• **What to produce**: Copy word for word the part of the cluster install notes that begins at the words "27) configure the" and stops after "on xcat-user ml)".

++++ Page

22) fix the kickstart templates:
	cd /opt/xcat/ks73 (check that the files you need are here and their content)
	./mkks

23) prepare the postinstall dir:
	mkdir /opt/xcat/post
	mkdir /opt/xcat/post/updates
	mkdir /opt/xcat/post/updates/rh73
	get all updates from ftp.redhat.com or ftp.crc.ca
	cd /opt/xcat/post
	cp -vr gm-routes kernel rc.d rpm73 sync /install/post

24) prepare kernel:
	cd /usr/src/linux-2.4
	make mrproper
	cp configs/*i686-smp* .config
	vi Makefile (replace -10custom with -10smp)
	make menuconfig
	make dep
	make modules &
	sleep 40; kill %

25) compile asm driver (so that mpcli and sp tools work)
	look for updates on ibm.com
	rpm -Uvh ibmasm-src-redhat
	rpm -Uvh /usr/local/ibmasm/ibmasm-1.06*
	sp ReadLog (for test)

26) prepare the mpa
	mpasetup
	mpacheck

27) configure the ASMs:
	nodeset compute stage3
	- then reboot all nodes, with about 20s pause between each

10Dec2002:
----------
28) Install myrinet:
	# - download gm-1.6.3_Linux from myri.com
	# - create rpm for cluster using /opt/xcat/build/gm/gmmaker - failed
	- download gm-1.5.2.1 from myri.com (according to advice on xcat-user ml)
	- create rpm for cluster using /opt/xcat/build/gm/gmmaker
	- install gm rpm on n01
	- copy gm rpm to /install/post/kernel

11Dec2002:
----------
29) Install ganglia:
	- install gmond*.rpm, gmetad*.rpm, webfront*.rpm on n01
	- copy gmond*.rpm in /install/post/rpm73/
	- change /etc/gmond.conf to put the name and the owner of the cluster
	- change /etc/gmetad.conf to indicate source "localhost"
	/sbin/chkconfig httpd --level 345 on
	/sbin/service httpd start

12Dec2002:
----------
SUPPLEM: In order to use distcc, I had to modif
	 the kickstart file, to add the "@ Software Development" package.


13Dec2002:
----------
SUPPLEM: Need to install: 
	- ICC
	- mpich-gm
	- petsc
	- Atlas


157Dec2002:
-----------
Second install.
	NOTE: new MAC for RSA: 00:09:6B:0A:24:D2

++++++++
++++ Records

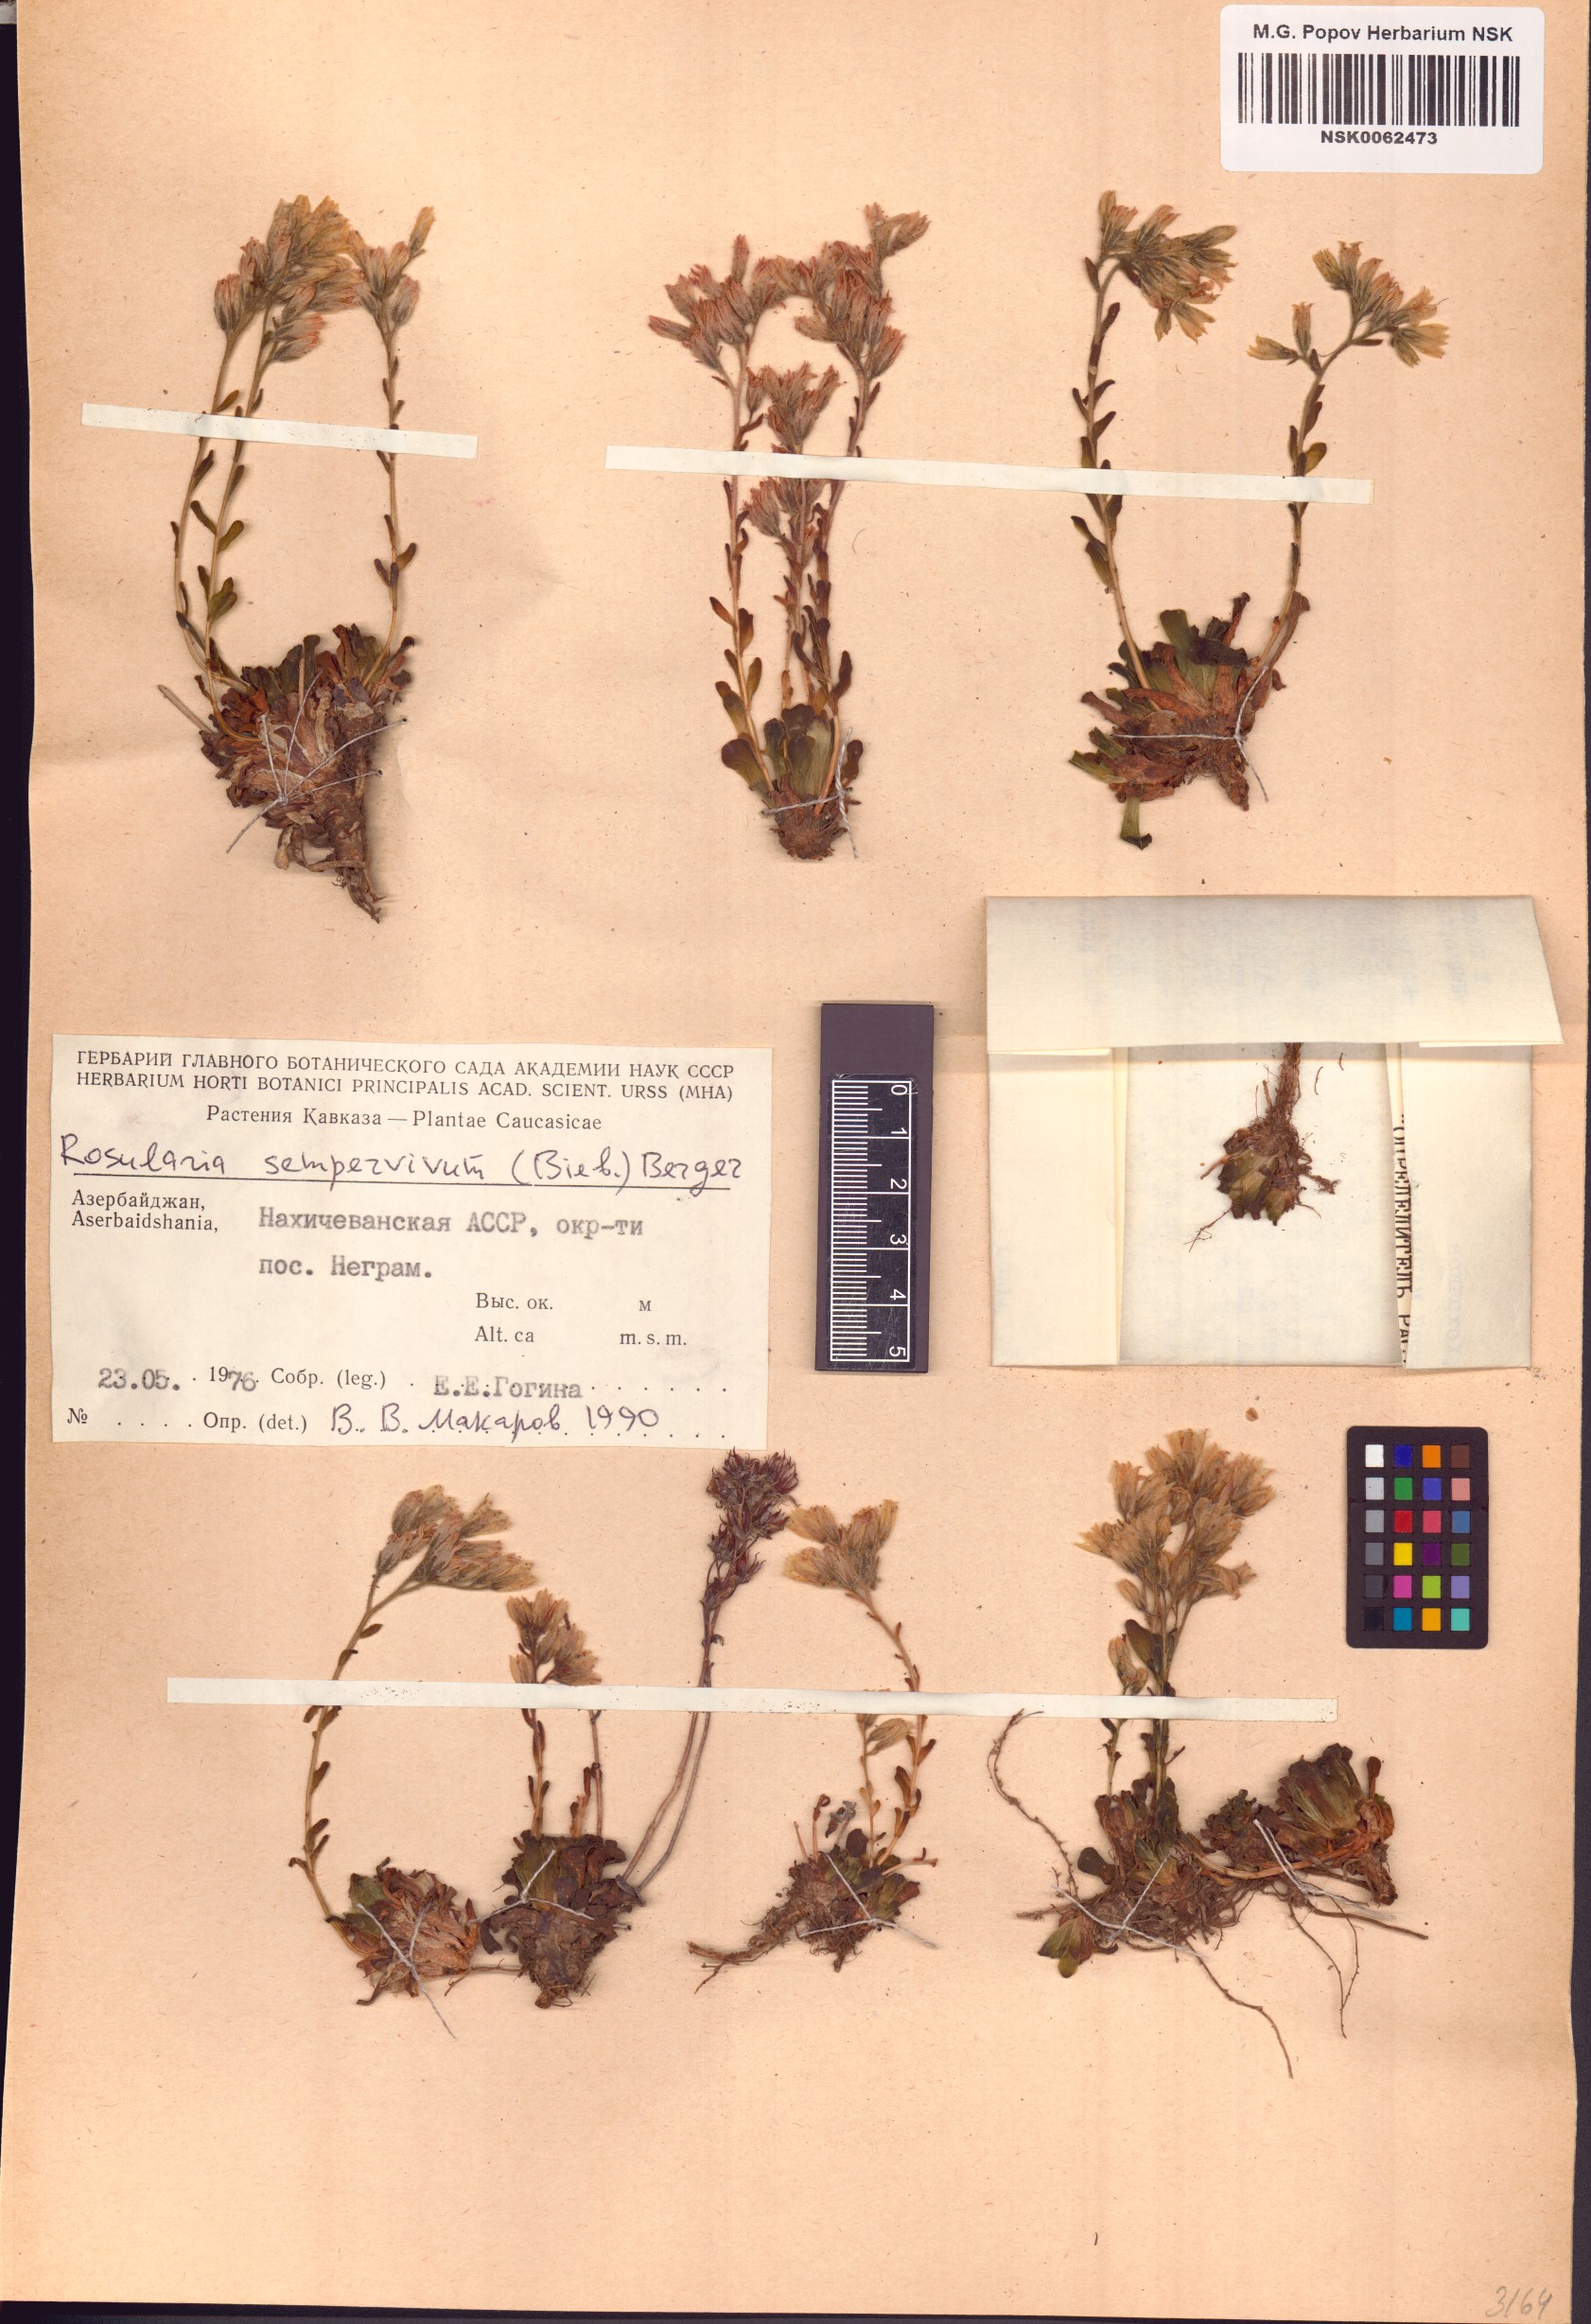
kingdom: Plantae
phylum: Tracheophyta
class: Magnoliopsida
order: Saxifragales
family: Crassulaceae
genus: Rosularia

++++++++
++++ Records

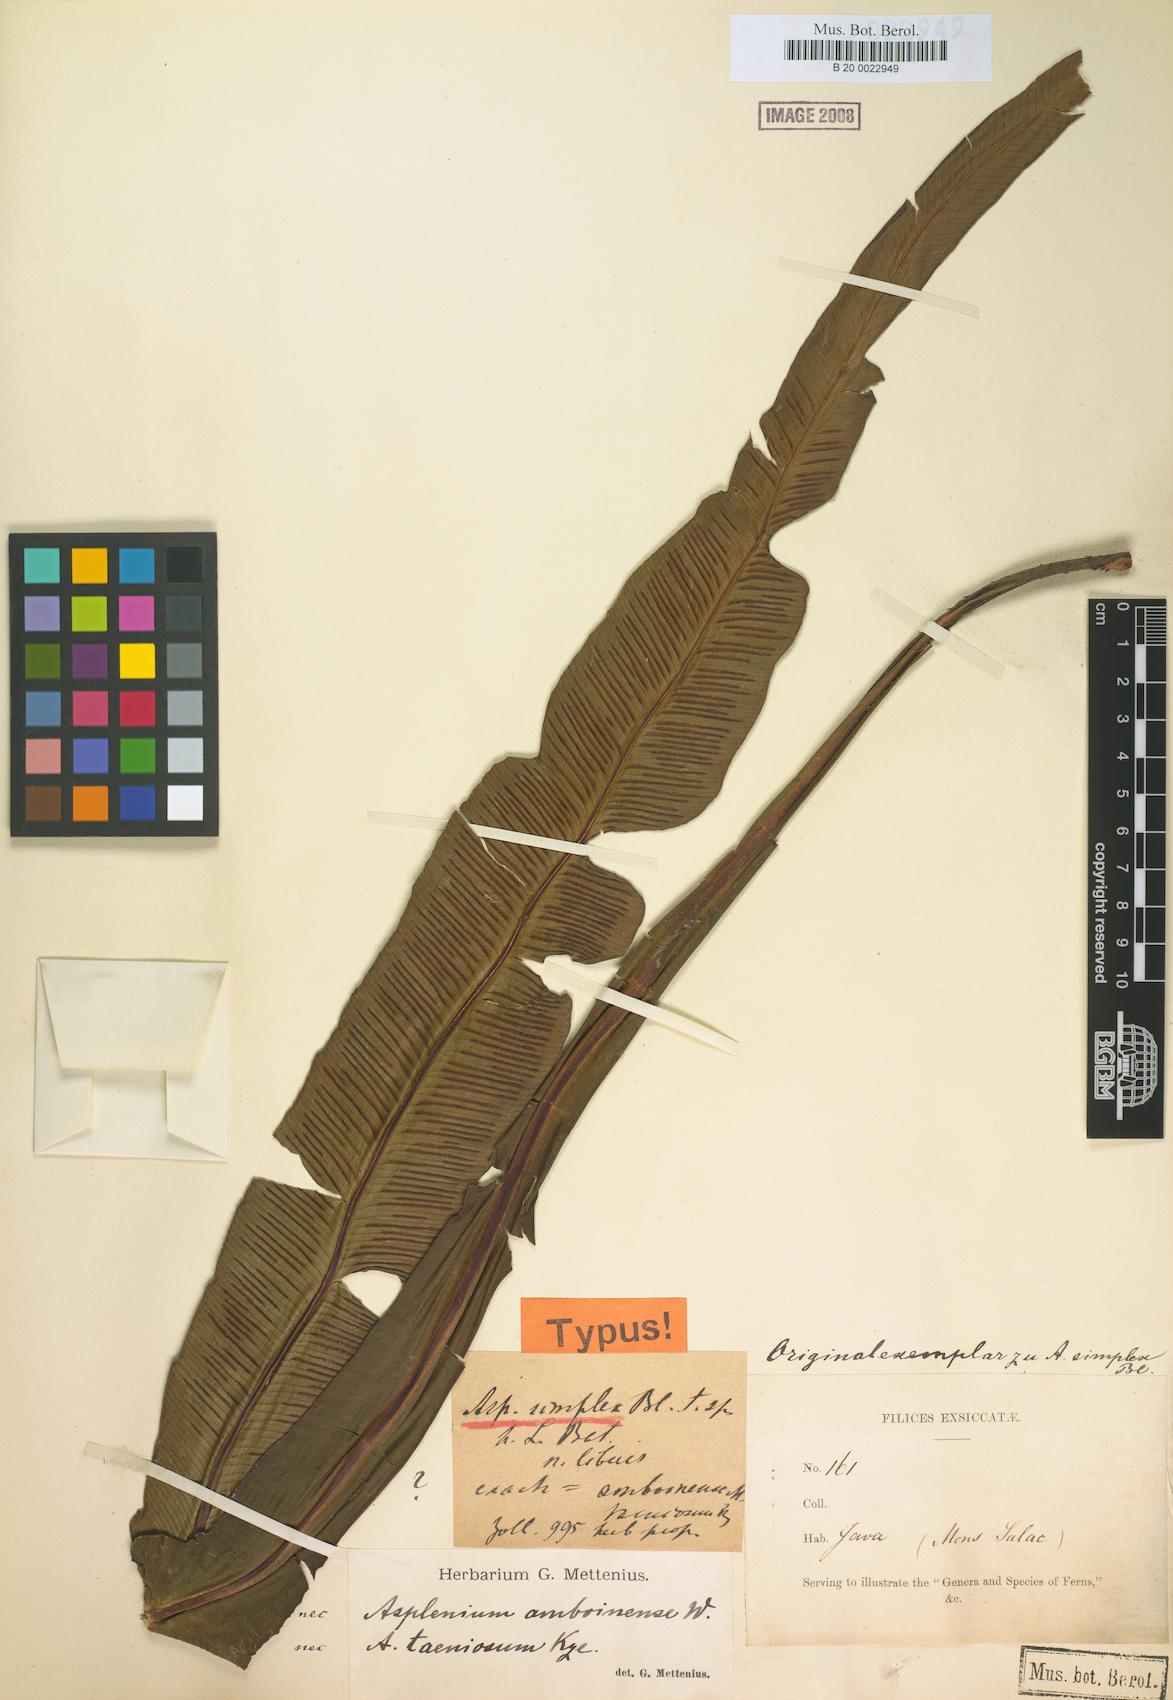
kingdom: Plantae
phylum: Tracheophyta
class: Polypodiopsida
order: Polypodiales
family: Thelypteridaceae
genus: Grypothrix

++++++++

• **Correct answer**:
27) configure the ASMs:
	nodeset compute stage3
	- then reboot all nodes, with about 20s pause between each

10Dec2002:
----------
28) Install myrinet:
	# - download gm-1.6.3_Linux from myri.com
	# - create rpm for cluster using /opt/xcat/build/gm/gmmaker - failed
	- download gm-1.5.2.1 from myri.com (according to advice on xcat-user ml)